### Task statement
The word "Right" marks the lines you need; copy each of them from the data.

»»

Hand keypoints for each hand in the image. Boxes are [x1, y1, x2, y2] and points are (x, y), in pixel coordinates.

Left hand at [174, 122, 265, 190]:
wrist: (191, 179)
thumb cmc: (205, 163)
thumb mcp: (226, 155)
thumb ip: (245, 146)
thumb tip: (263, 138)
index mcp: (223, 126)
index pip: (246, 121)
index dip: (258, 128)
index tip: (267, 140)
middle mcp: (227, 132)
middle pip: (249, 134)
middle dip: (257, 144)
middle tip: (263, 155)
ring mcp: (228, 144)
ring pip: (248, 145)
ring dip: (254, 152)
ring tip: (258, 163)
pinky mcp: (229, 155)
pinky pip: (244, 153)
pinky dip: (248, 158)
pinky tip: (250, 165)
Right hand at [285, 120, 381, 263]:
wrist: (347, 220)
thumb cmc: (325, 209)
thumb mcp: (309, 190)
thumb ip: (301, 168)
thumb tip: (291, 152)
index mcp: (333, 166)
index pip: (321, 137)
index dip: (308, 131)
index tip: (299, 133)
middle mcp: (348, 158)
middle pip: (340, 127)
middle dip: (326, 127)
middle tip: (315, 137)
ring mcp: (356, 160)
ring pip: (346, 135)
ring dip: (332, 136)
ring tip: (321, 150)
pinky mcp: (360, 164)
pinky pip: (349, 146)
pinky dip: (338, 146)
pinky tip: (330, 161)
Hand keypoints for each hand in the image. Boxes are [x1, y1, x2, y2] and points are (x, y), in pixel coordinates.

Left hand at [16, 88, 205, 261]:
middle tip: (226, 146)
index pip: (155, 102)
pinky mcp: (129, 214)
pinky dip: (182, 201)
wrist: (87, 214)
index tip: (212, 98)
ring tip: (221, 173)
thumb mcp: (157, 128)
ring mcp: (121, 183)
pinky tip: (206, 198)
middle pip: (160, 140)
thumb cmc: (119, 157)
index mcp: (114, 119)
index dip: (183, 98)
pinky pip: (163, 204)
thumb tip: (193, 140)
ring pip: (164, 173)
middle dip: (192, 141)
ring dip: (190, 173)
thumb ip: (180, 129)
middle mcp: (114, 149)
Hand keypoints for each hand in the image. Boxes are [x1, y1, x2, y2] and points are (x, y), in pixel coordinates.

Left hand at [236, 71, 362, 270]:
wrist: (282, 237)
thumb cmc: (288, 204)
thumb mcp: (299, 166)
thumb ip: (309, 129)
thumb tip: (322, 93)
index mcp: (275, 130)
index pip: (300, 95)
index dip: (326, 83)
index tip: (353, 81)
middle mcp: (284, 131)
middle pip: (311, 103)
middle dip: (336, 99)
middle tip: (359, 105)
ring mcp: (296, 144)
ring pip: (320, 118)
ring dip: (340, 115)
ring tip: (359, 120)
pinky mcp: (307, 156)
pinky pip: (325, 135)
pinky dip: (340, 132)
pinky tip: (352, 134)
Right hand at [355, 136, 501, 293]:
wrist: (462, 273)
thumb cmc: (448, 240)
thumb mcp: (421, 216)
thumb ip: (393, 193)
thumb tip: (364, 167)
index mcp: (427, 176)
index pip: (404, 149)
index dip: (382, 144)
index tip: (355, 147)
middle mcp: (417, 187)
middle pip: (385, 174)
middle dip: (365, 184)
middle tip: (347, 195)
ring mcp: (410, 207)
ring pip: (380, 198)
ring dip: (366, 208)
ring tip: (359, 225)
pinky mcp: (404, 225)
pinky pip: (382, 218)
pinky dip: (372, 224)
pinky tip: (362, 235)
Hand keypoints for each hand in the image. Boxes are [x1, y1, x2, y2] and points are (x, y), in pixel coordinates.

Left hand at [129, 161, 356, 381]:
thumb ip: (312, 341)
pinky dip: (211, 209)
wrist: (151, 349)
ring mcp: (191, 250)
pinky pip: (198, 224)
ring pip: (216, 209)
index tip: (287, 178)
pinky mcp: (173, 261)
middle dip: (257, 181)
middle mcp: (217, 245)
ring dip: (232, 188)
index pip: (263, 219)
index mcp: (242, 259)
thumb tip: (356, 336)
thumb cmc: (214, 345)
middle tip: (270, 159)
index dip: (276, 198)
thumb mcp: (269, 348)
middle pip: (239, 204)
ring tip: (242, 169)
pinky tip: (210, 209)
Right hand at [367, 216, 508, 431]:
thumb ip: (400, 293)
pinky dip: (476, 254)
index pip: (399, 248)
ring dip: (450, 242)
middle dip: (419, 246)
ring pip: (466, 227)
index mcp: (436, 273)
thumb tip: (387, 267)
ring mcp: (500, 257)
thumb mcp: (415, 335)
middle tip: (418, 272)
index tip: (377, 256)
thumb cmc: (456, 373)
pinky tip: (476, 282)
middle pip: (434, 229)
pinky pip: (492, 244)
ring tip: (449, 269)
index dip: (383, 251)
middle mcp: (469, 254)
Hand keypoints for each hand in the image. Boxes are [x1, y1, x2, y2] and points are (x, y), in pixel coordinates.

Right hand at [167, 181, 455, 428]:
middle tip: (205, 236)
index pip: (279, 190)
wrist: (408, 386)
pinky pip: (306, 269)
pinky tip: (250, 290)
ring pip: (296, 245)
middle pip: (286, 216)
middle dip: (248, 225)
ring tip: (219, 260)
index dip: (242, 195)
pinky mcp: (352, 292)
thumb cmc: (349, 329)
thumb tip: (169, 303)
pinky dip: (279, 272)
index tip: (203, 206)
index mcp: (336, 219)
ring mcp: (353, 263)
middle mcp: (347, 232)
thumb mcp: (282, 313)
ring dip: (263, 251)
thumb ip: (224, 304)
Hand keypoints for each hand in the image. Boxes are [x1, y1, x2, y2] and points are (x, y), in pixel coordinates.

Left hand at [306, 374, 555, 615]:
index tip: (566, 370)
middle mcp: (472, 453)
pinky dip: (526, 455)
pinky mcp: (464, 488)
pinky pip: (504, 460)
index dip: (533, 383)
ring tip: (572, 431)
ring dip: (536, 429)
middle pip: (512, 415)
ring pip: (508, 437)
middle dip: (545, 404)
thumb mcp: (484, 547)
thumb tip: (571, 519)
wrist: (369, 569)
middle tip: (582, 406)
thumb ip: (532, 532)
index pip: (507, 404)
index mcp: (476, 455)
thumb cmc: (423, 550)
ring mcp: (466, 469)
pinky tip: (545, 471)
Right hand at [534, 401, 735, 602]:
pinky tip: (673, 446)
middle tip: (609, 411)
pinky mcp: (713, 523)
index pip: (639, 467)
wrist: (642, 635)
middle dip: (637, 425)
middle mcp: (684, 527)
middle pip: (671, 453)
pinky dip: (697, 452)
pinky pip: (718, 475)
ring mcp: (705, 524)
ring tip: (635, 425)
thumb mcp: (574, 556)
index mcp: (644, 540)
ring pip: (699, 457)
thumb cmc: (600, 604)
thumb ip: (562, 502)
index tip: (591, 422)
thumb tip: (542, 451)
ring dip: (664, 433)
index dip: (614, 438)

««

### Response to the exercise
Right hand at [285, 120, 381, 263]:
Right hand at [355, 136, 501, 293]:
Right hand at [367, 216, 508, 431]:
Right hand at [167, 181, 455, 428]:
Right hand at [534, 401, 735, 602]:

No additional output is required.